La Audiencia Provincial de Burgos ha dictaminado que la responsabilidad por los daños ocasionados en una gasolinera tras la retirada de un vehículo con la manguera de repostaje aún enganchada debe repartirse a partes iguales entre el conductor y el establecimiento.
Culpa compartida: negligencia del cliente y falta de control del personal
El incidente ocurrió en una gasolinera con servicio asistido. El conductor, tras repostar, dejó el dinero en el mostrador y se marchó sin esperar a que el empleado finalizara el servicio ni verificar que la manguera había sido retirada. Esto provocó la rotura del surtidor y otros daños en la estación de servicio.
Inicialmente, un juzgado desestimó la demanda de la propietaria de la gasolinera contra el conductor, al considerar que la responsabilidad recaía totalmente en el establecimiento. Sin embargo, la Audiencia Provincial revocó esta decisión al concluir que ambos actuaron de manera negligente.
Por un lado, el establecimiento falló en su obligación de controlar diligentemente el proceso de repostaje hasta su conclusión. Al tratarse de un servicio asistido, el personal debía asegurarse de retirar la manguera antes de que el cliente se marchara. Por otro lado, el conductor tampoco tomó las mínimas precauciones al no comprobar si el repostaje había finalizado antes de arrancar el coche.

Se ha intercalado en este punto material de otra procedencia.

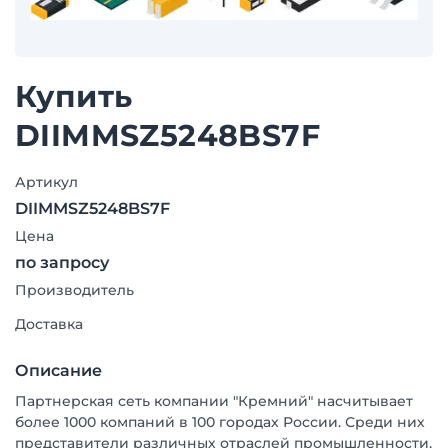
Купить
DIIMMSZ5248BS7F
Артикул
DIIMMSZ5248BS7F
Цена
по запросу
Производитель
Доставка
Описание
Партнерская сеть компании "Кремний" насчитывает
более 1000 компаний в 100 городах России. Среди них
представители различных отраслей промышленности,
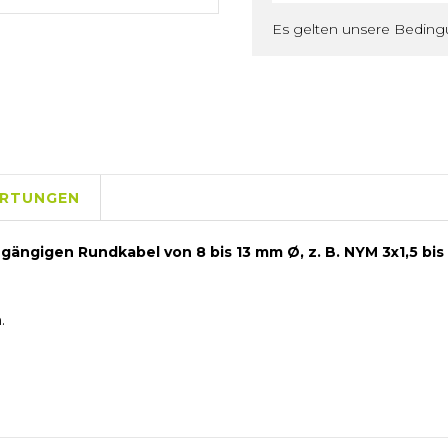
Es gelten unsere Bedin
RTUNGEN
gängigen Rundkabel von 8 bis 13 mm Ø, z. B. NYM 3x1,5 bis
.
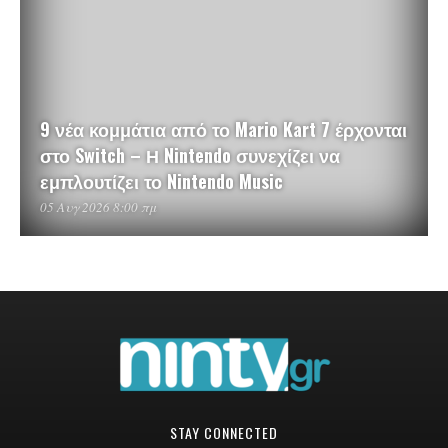
9 νέα κομμάτια από το Mario Kart 7 έρχονται
στο Switch – Η Nintendo συνεχίζει να
εμπλουτίζει το Nintendo Music
05 Αυγ 2026 8:00 πμ
STAY CONNECTED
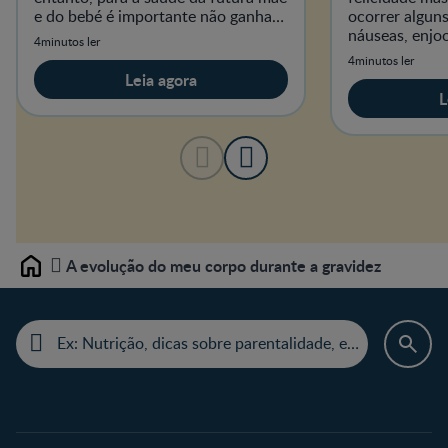
e do bebé é importante não ganhar
ocorrer algun
peso a mais nem a menos.
náuseas, enjoo
4minutos ler
cãibras, etc.!
4minutos ler
sugestões par
Leia agora
e tranquila?
L
A evolução do meu corpo durante a gravidez
Home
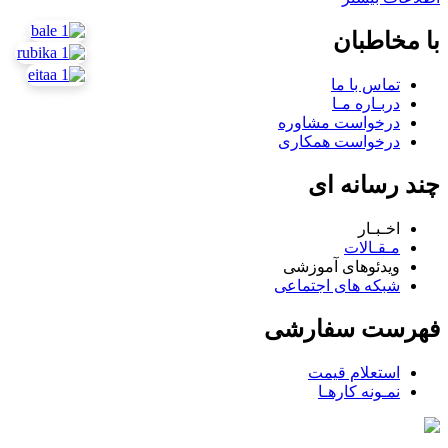
با مخاطبان
تماس با ما
دربـاره مـا
درخواست مشاوره
درخواست همکاری
چند رسانه ای
اخـبـار
مـقـالات
ویدئوهای آموزشی
شبکه های اجتماعی
فهرست سفارشی
استعلام قیمت
نمـونه کارهـا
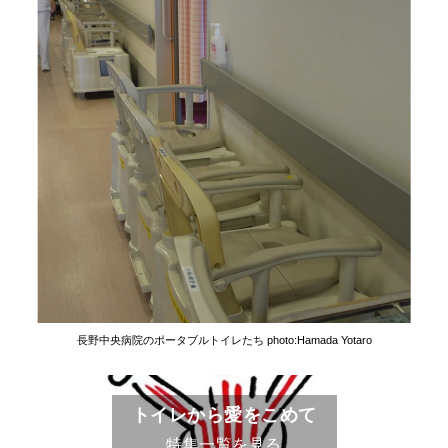
長野中央病院のポータブルトイレたち photo:Hamada Yotaro
トイレから愛をこめて
特集一覧を見る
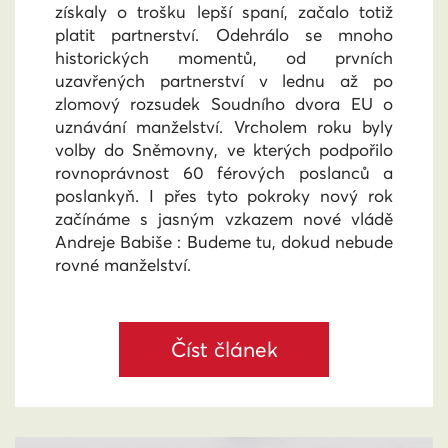
získaly o trošku lepší spaní, začalo totiž
platit partnerství. Odehrálo se mnoho
historických momentů, od prvních
uzavřených partnerství v lednu až po
zlomový rozsudek Soudního dvora EU o
uznávání manželství. Vrcholem roku byly
volby do Sněmovny, ve kterých podpořilo
rovnoprávnost 60 férových poslanců a
poslankyň. I přes tyto pokroky nový rok
začínáme s jasným vzkazem nové vládě
Andreje Babiše : Budeme tu, dokud nebude
rovné manželství.
Číst článek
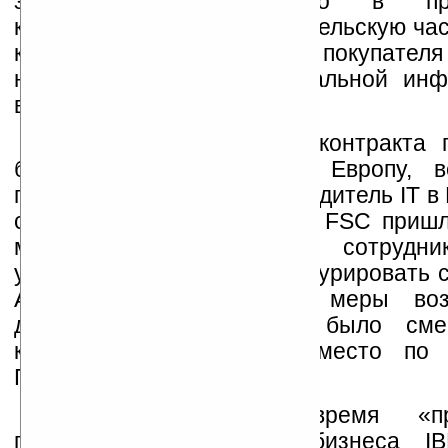
заинтересованной только в пр
клиентах, продаст потребительскую час
качестве возможного покупател
называют Lenovo. Официальной инф
всегда, пока нет.
Слухи о непродлении контракта
будоражат компьютерную Европу,
последний крупный производитель IT в 
сильного евро руководству FSC пришл
массовые увольнения сотрудни
удержаться на плаву и конкурировать 
Acer. Эти драконовские меры во
действие, хотя FSC и было сме
конкурентом на второе место по 
Германии.
Lenovo, в своё время «про
потребительскую часть бизнеса IB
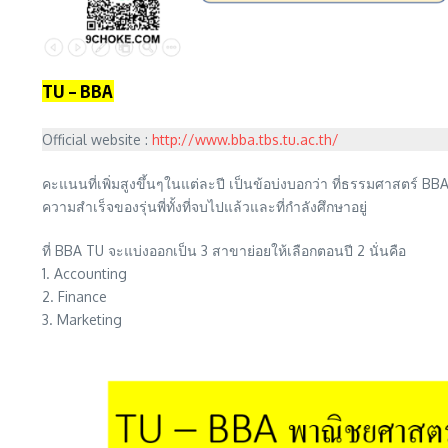
TU – BBA
Official website :
http://www.bba.tbs.tu.ac.th/
คะแนนที่เพิ่มสูงขึ้นๆในแต่ละปี เป็นข้อบ่งบอกว่า ที่ธรรมศาสตร์ BBA 
ความสำเร็จของรุ่นพี่ทั้งที่จบไปแล้วและที่กำลังศึกษาอยู่
ที่ BBA TU จะแบ่งออกเป็น 3 สาขาย่อยให้เลือกตอนปี 2 นั่นคือ
1. Accounting
2. Finance
3. Marketing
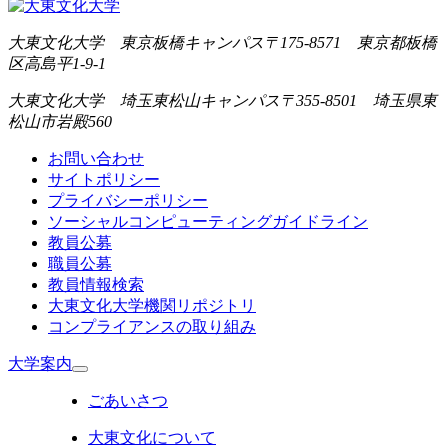
大東文化大学 東京板橋キャンパス
〒175-8571 東京都板橋
区高島平1-9-1
大東文化大学 埼玉東松山キャンパス
〒355-8501 埼玉県東
松山市岩殿560
お問い合わせ
サイトポリシー
プライバシーポリシー
ソーシャルコンピューティングガイドライン
教員公募
職員公募
教員情報検索
大東文化大学機関リポジトリ
コンプライアンスの取り組み
大学案内
ごあいさつ
大東文化について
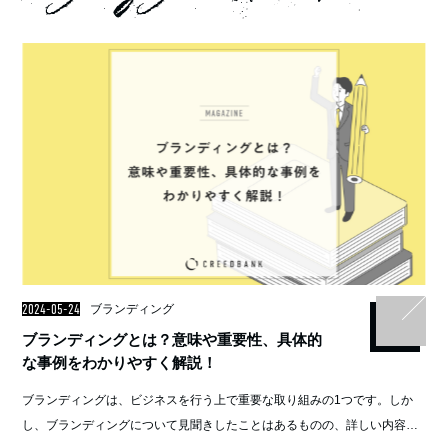
2024-05-24
ブランディング
ブランディングとは？意味や重要性、具体的
な事例をわかりやすく解説！
ブランディングは、ビジネスを行う上で重要な取り組みの1つです。しか
し、ブランディングについて見聞きしたことはあるものの、詳しい内容は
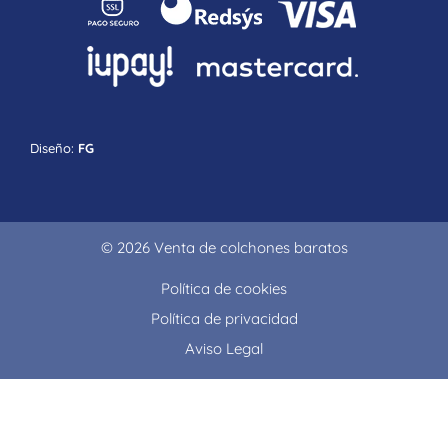
Diseño:
FG
© 2026 Venta de colchones baratos
Política de cookies
Política de privacidad
Aviso Legal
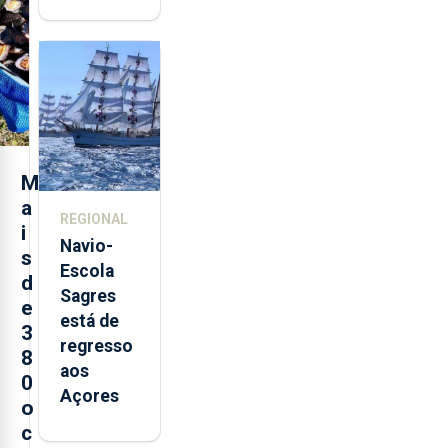
quinta-
feira nova
loja em
São
Sebastião
e cria 30
postos de
M
trabalho
a
REGIONAL
i
Navio-
s
Escola
d
Sagres
e
está de
3
regresso
8
aos
0
Açores
o
c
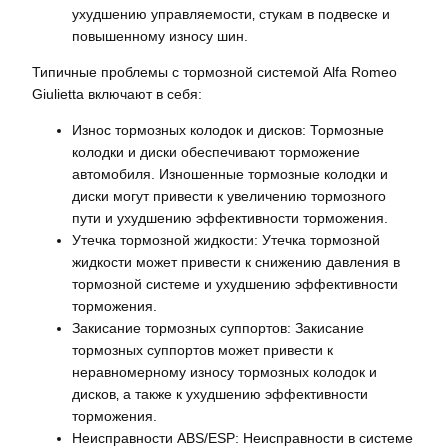
ухудшению управляемости‚ стукам в подвеске и
повышенному износу шин.
Типичные проблемы с тормозной системой Alfa Romeo
Giulietta включают в себя:
Износ тормозных колодок и дисков: Тормозные
колодки и диски обеспечивают торможение
автомобиля. Изношенные тормозные колодки и
диски могут привести к увеличению тормозного
пути и ухудшению эффективности торможения.
Утечка тормозной жидкости: Утечка тормозной
жидкости может привести к снижению давления в
тормозной системе и ухудшению эффективности
торможения.
Закисание тормозных суппортов: Закисание
тормозных суппортов может привести к
неравномерному износу тормозных колодок и
дисков‚ а также к ухудшению эффективности
торможения.
Неисправности ABS/ESP: Неисправности в системе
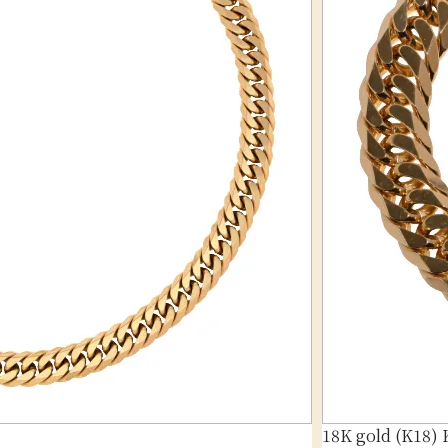
18K gold (K18)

Reparto de responsabilidad y reducción de la indemnización
Dado que no se pudo determinar cuál de las dos negligencias tuvo mayor impacto en el incidente, la Audiencia estableció un reparto equitativo de la culpa. Como resultado, la indemnización que debía pagar el conductor a la gasolinera se redujo en un 50%.
Esta sentencia destaca la importancia de la diligencia tanto por parte de los clientes como de los empleados de gasolineras con servicio asistido, ya que la falta de atención de ambas partes puede derivar en accidentes costosos y responsabilidad compartida.